Talking About Don Quixote — A Spiritual Experience

Talking About Don Quixote  -- A Spiritual ExperienceLast night was my big Don Quixote talk. I published my planned talk yesterday, Tonight’s Don Quixote Talk. And so, I found myself at the local Whole Foods conference room with nine other book nuts to talk about arguably my favorite book (but undoubtedly the book I know most about). Because I hadn’t prepared an actual lecture, I printed out my “lecture notes,” along with the other articles I had referenced in it. I prepared ten copies, which was perfect, given that nine people showed up, and I needed one myself. This helped to open things up. I’ve long known that reading was a spiritual experience, but talking about it?

We spent two hours discussing Don Quixote, and it really was a spiritual experience. As I told them, although I have a faithful online audience, I can depend upon them to ignore pretty much everything I write about this great book. And I can hardly blame you all. Just the same, it was so nice to be with people who had read the first Don Quixote and who were genuinely interested in it.

The Best-Laid Plans of Book Talks…

The talk did not go as expected. In particular, we got caught up in the question of Don Quixote being the first modern novel. I had included this in my notes only because it is such a common statement that I figured I needed to touch on it. Indeed, my main point about it was, “Unless you are an academic, I think this is a terrible reason for reading it.” But it really did become an issue that we had a hard time getting past.

It was a very edifying, spiritual experience for me, because I’ve never thought about the question much. The main reason that Don Quixote is “modern” is because it makes the human character the most important element. For the first time in literature, ordinary humans become the subject of our stories. And they turn out to be far more interesting than gods and heroes and all the rest. And Cervantes bursts out of the gate with two of the most splendid misfits to ever decorate a sheet of paper.

Don Quixote Begins

But the people in this readers’ group were not inclined to just accept simple answers. For one thing, they wanted to know if it really was all that sudden. And I had to admit that it wasn’t. I knew, for example, that the theater of the few generations before Cervantes had been undergoing a transformation. Plays had always been moral lessons with characters simply representations of concepts. It was only during the middle of the 16th century that this began to change. And this is what led to the vibrant theater around the turn of the early 17th century in England, Spain, and elsewhere.

But a play is limited in what it can do with character. And Cervantes, having wanted to be a playwright from his earliest years, knew the theater well. So there is a special confluence: the trends in theater and Cervantes’ generally poor skills in writing for it. What a fabulous and original way of looking at the creation of Don Quixote.

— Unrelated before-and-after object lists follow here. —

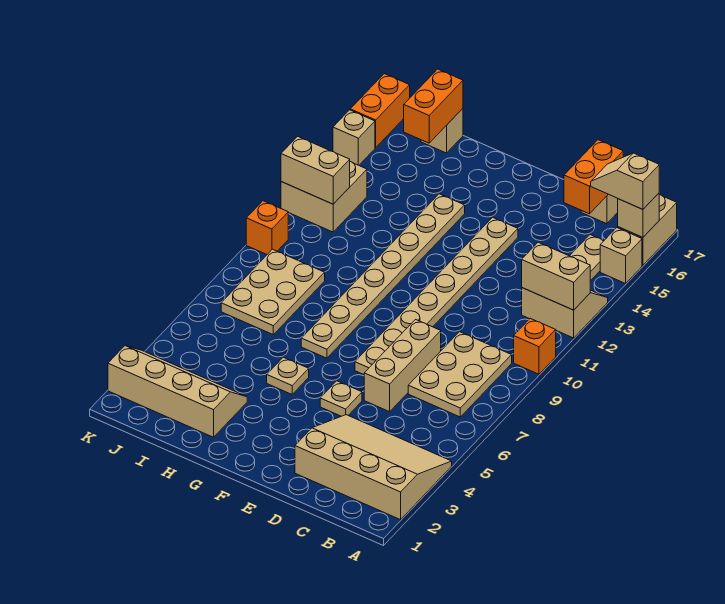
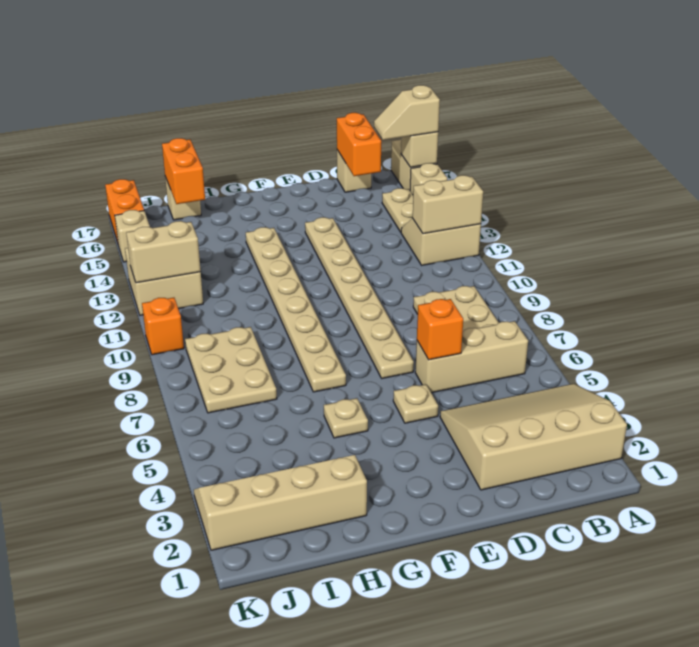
orange 1x1 brick [514,318,556,374] -> orange 1x1 brick moved to [417,299,463,360]
tan 1x3 brick [364,320,441,412] -> tan 1x3 brick turned to [415,321,528,393]

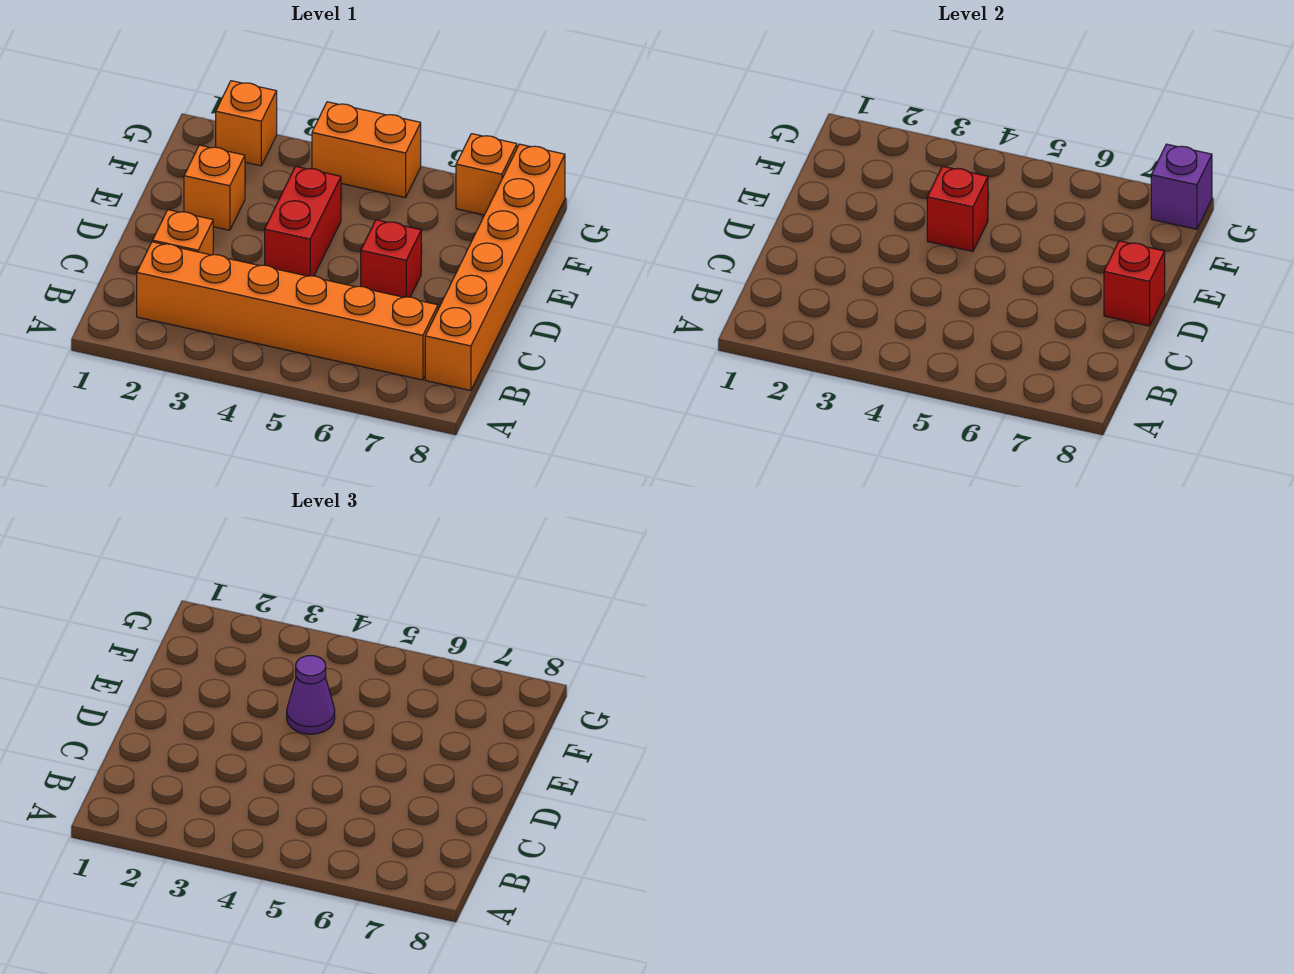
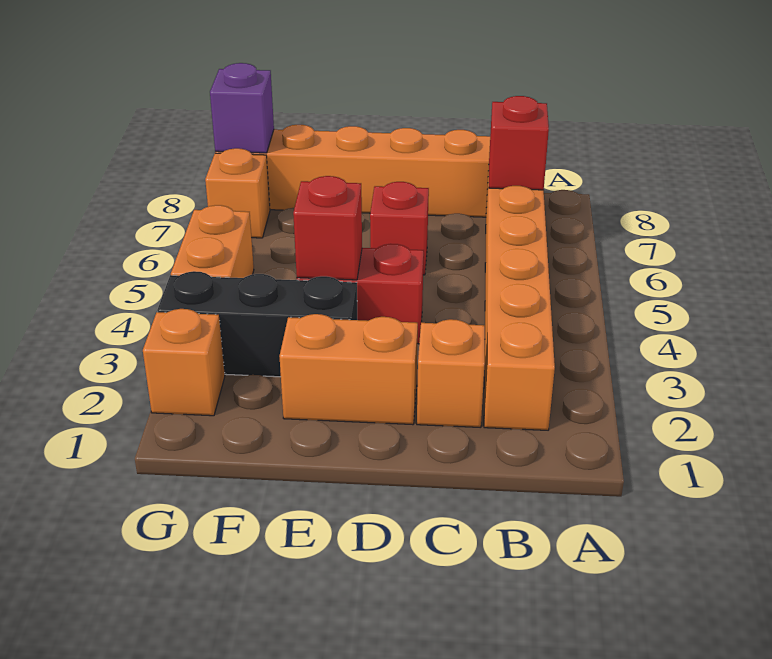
red 1x1 brick [1104,241,1165,326] -> red 1x1 brick moved to [489,96,549,190]
orange 1x1 brick [184,145,245,230] -> orange 1x2 brick [279,314,418,425]
none -> black 1x3 brick [157,271,357,377]
purple 1x1 cone [287,656,335,734] -> none

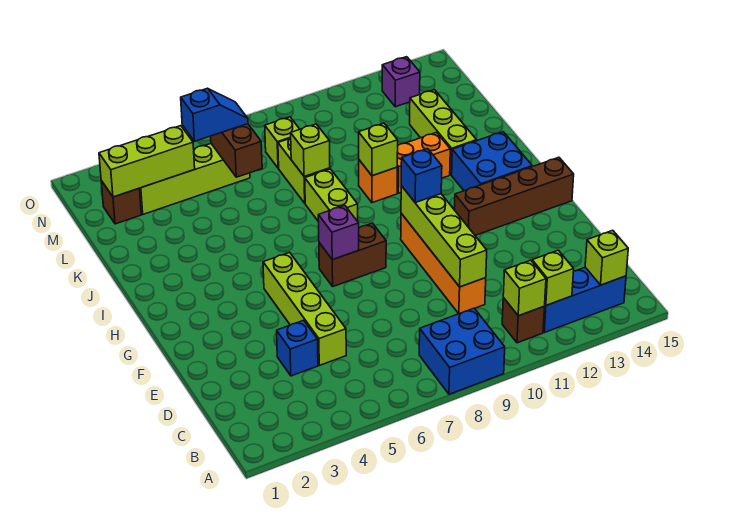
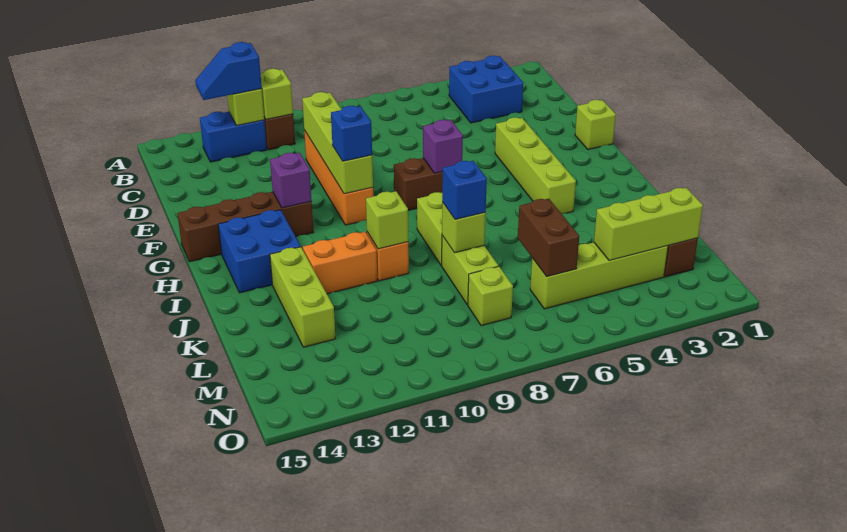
blue 2x2 brick [419,308,505,394] -> blue 2x2 brick moved to [449,56,523,123]
blue 1x3 brick [543,267,626,333] -> blue 1x2 brick [200,112,267,162]
lime 1x1 brick [585,230,628,285] -> lime 1x1 brick moved to [575,100,616,150]
blue 1x1 brick [277,320,318,376] -> blue 1x1 brick moved to [442,161,487,219]
lime 1x4 brick [263,252,346,365] -> lime 1x4 brick moved to [495,118,576,214]
blue 1x2 slope [181,88,248,141] -> blue 1x2 slope moved to [195,42,262,100]
purple 1x1 brick [382,57,420,107] -> purple 1x1 brick moved to [270,153,312,208]

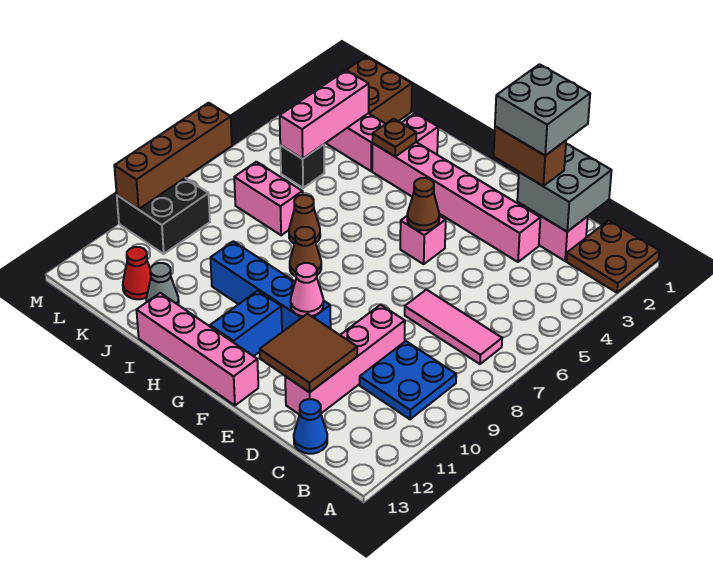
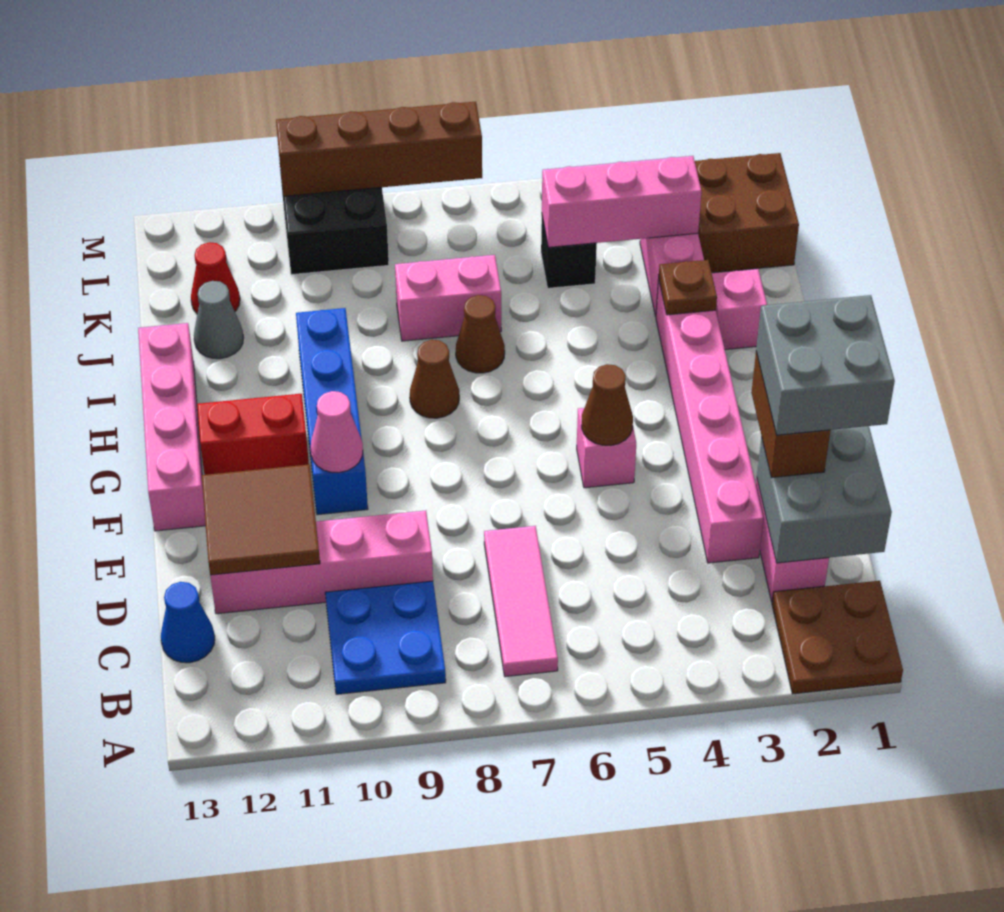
blue 1x2 brick [210,291,282,356] -> red 1x2 brick [197,394,309,475]
pink 1x2 brick [234,162,303,235] -> pink 1x2 brick turned to [395,255,501,341]

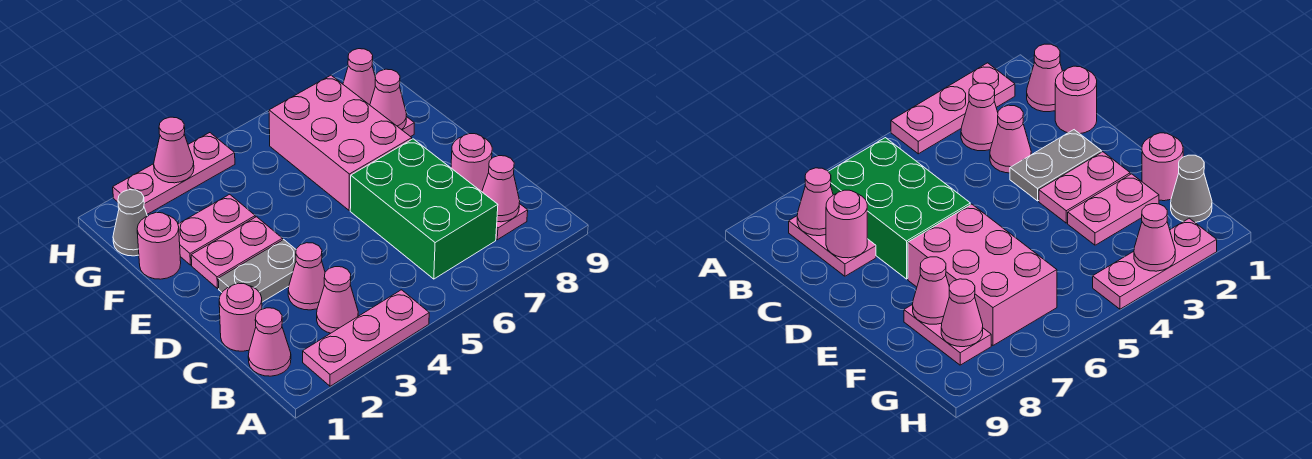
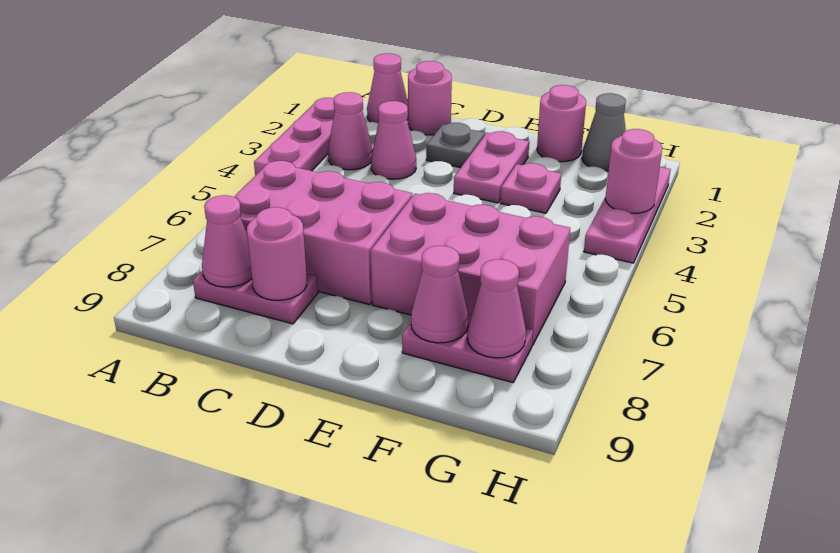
green 2x3 brick [350,139,498,279] -> pink 2x3 brick [234,161,412,305]
grey 1x2 plate [218,240,296,302] -> grey 1x1 plate [426,123,485,168]
pink 1x2 plate [178,194,255,265] -> pink 1x1 plate [500,163,561,213]
pink 1x1 cone [154,117,194,183] -> pink 1x1 round brick [605,129,662,213]

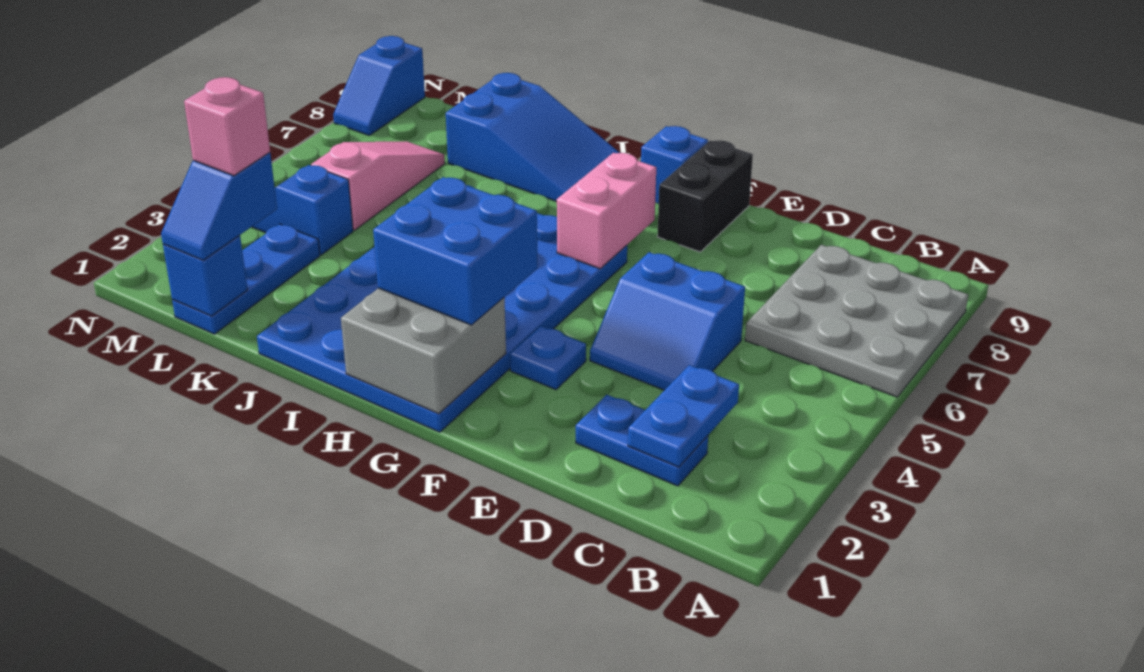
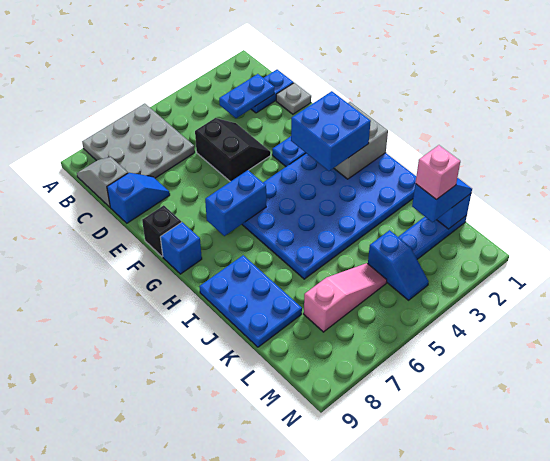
none -> grey 1x2 slope [77,157,128,207]
blue 1x2 plate [576,395,708,486] -> blue 1x2 plate turned to [251,70,294,113]
none -> grey 1x1 plate [276,83,311,114]
blue 2x2 slope [590,252,745,390] -> black 2x2 slope [195,118,271,182]
black 1x2 brick [658,140,753,252] -> black 1x1 brick [142,205,181,257]
pink 1x2 brick [557,153,656,269] -> blue 1x2 brick [205,170,266,236]
blue 2x3 slope [446,73,620,202] -> blue 2x3 plate [199,255,302,347]
pink 1x3 slope [311,142,445,230] -> pink 1x3 slope turned to [304,263,387,332]
blue 1x2 slope [333,36,425,135] -> blue 1x2 slope moved to [107,173,170,223]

We also talked about literature after Cervantes. We now know that Don Quixote was extremely important to the evolution of the novel. But how did that happen? It wasn’t the case that everyone suddenly started writing like Cervantes. We started talking about books that we know, but the truth is that among this very well-read group, few knew much of the literature of the 17th and 18th century. The only book I could think of was The History of Tom Jones, a Foundling — almost a century and a half later. Someone else mentioned Daniel Defoe. But it still makes me very interested to know just what was happening for that first century after Don Quixote became a worldwide sensation.

A Spiritual Experience

It’s such a wonderful thing to discuss arcane subjects with other people who will engage in them. And the diversity was stunning. Some people were really grappling with the questions — hoping that I had the answers. Others were more skeptical of some of my more glib remarks. By the end of this two hours of discussion, I had two somewhat paradoxical thoughts. The first was that I understand Don Quixote at a fairly deep level. The second was that there are whole new ways of thinking about the novels that people who have only just read it reveal. It was an extremely edifying experience for me.

And from a social standpoint it was so hopeful. Here was a group of ten people who braved the cold and the rain to meet up to discuss a couple of books written over 400 years ago. It was like going to church — having a spiritual experience. Yes, the world is filled with problems and there are evil people who seem determined to make things worse just to aggrandize their already overfull egos and lifestyles. But we can let them live their hollow lives. We readers are the monks of our civilization — pursuing truth and beauty simply because it is there to be pursued. I’m so grateful to these people. I think there is hope for humanity after all.

2 thoughts on “Talking About Don Quixote — A Spiritual Experience

  1. I haven’t read the book in 25 years. I should get back to it. I’m not reading anything right now, damn brain chemicals.

    Maybe a later parallel is “Tristram Shandy”? More inside jokes in that one, I never did finish it. The characters in other classic, later literature are often harmed by seeing themselves as noble figures like the heroes in their favorite books; I’m thinking many men in Conrad, women in Austen, both in James or Eliot. There might be some influence there. I dunno.

    Sounds like a wonderful experience! I can well see how it’d feel spiritual. People feel that way when they share a love of something with others. In the Bible God says “wherever two or more of you are gathered in my name, I shall be there,” and to me that expresses a fundamental human truth. Personal epiphanies are important. But shared ones are as well.

    I hope you folks do more, and someone else is inspired by your example to share what they know about their favorite book. That’s terrific. Alas, the only equivalent I could do here would be “Gore Vidal’s Ribald Confessions” …

  2. I am a total book nut with approx. a thousand books in my library (actually in storage and other places now). I have never read Don Quixote but now you have inspired me to do so. Off I go to find a copy. Thanks for your wonderful inspiration.